Monday, May 30, 2016

JAWS: Book VS. Film

The Book: JAWS
Author: Peter Benchley
Year released: 1974

I do not, and have never, understood why this book was a bestseller. It is not a good book. It's trashy, and not in an enjoyable Jacqueline Susanne sort of way either. It's just sordid, superficial trashiness.

Peter Benchley took a great, rock solid focal point - a 25 foot long, six thousand pound great white shark, i.e. an eating machine - and surrounded it with an utterly unlikable cast of characters, doing rotten things to everyone around them.

Basic plot: A HUGE great white shark swims into the waters just off of the fashionable New England coastline and starts eating people: skinny dippers, fisherman, little kids on inflatable rafts, etc. A lone Everyman (in this case, the town police chief, transplanted from the Big City) tries to close the beaches and is met with opposition from the town council, who depend on vacationers to keep their economy afloat.

Good, simple story. Right? A community coming together to fight a common foe. Strength in numbers, Us against It.

Yeah, that's what it should have been. Instead, Benchley populates the fictional coastal community of Amity with people so despicable and shallow and self serving that you really don't give a sodden sackful of dog diarrhea if they live or die. In fact, by the time the shark is identified, you're fucking rooting for the goddamned fish to pulverize every single scumbag resident into bone powder between its ginormous serrated teeth. Hell, I was ready to push them all headfirst into the black, gaping, razor lined maw of stinky death myself. Eat it up, sharkie. There's plenty more where that came from. And save room for Benchley, because he is the entire fucking dessert cart.
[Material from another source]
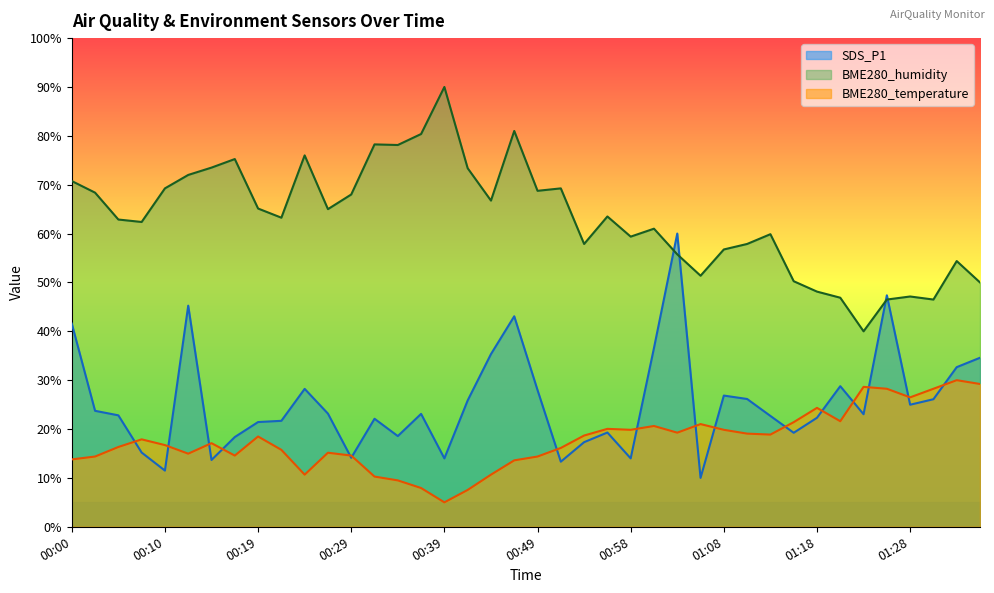

Which series has the largest total across all categories?

BME280_humidity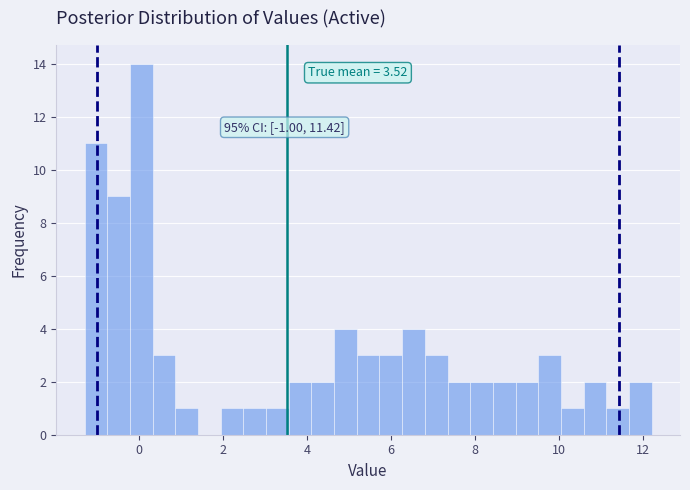

Around what value on the x-axis is the tallest bar? Give the approximate position of its centre, as read against the axis.

0.0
Please dispose of unlikable characters here.
Sheriff Martin Brody is just kind of There. His wife Ellen is slutting around with Matt Hooper from the Oceanographic Institute, meeting him in cheap hotels for really oily 1970s sex. She may also have fucked the greaseball mayor who is in bed with The Mafia as well. Benchley doesn't seem to think much of gay people either, as he employs the word "faggots" and trots out a lesbian named Daisy Wicker, who is never introduced, described or allowed to speak, but simply serves as a foil for Matt's liason with Brody's wife. Women only exist to wear bikinis, be ogled at and screw. Even the kids are turdy little bastardos. There is no one to root for and nothing that feels threatened. They all deserve to be eaten by a goddamned shark. The ending is limper and lamer than overcooked pasta and the whole thing is just so clunky and seedy that it makes me wonder if there was an excess of soulless scumbags alive and reading in 1974.

The Film: JAWS
Director: Steven Spielberg
Year released: 1975

Long before Spielberg turned into a movie machine, swallowing originality whole and shitting out sleek, polished family safe fare, he was a filmmaker, and not a bad one either. Before E.T. The Extraterrestrial gave us all diabetes, Stevie was cranking out flicks like Duel and The Sugarland Express. Oh, and Jaws, which marked the birth of the Summer Blockbuster. A dubious honor indeed considering the current, soulless state of American cinema, a meat grinder that endlessly cranks out sanitized and shiny chunks of empty action and unrealistic sex and tries to make us believe it's fucking art.

But anyway.

Stevie took a bestselling book and turned it into an even bigger movie. Jaws was the movie of 1975. It was a deep sea version of The Exorcist. People were afraid of being attacked by sharks in their living rooms, for fucks sake.

But Spielberg also did the impossible - he made the characters likable. Martin Brody (Roy Scheider) was now a slightly goofy but sincerely dedicated Chief of Police, as well as a faithful husband and loving dad to his two boys. His wife was a slut no longer, but a no-nonsense yet sweet woman, totally devoted to and in love with her husband. She also had a great big butt, much appreciated by us modern fat-bottomed girls. Matt Hooper, while still a bit of an elitist dick, has no interest in fucking another man's wife and lives to the end of the film. There's no mafia shadow looming over this beach, just a nostalgic, Kodachrome summer in the 70s. You actually want to see everyone live to the end, even the greaseball mayor with his terrible suits that make him look like a used car salesman/creepy ice cream peddler.


You care about these people. They're flawed but forgivable, united against a common enemy and totally normal. Well, except for Quint. Quint was a weirdo. But if you don't feel any sympathy for him following his retelling of the harrowing USS Indianapolis incident, you're not human.

This is a very rare case of the movie being vastly superior to the book, but hey - it happens occasionally. About as often as shark attacks do.



1 comment:

  1. Man, you have this ALL wrong. Ellen Brody never actually goes to bed with Matt Hooper. All they do is fantasize about doing so when they meet up for lunch. And she never went to bed with the Mayor, either. As for the comments about gay people, how do you expect people living in a fishing village in the 1970s to refer to them? "Sexually diverse individuals"?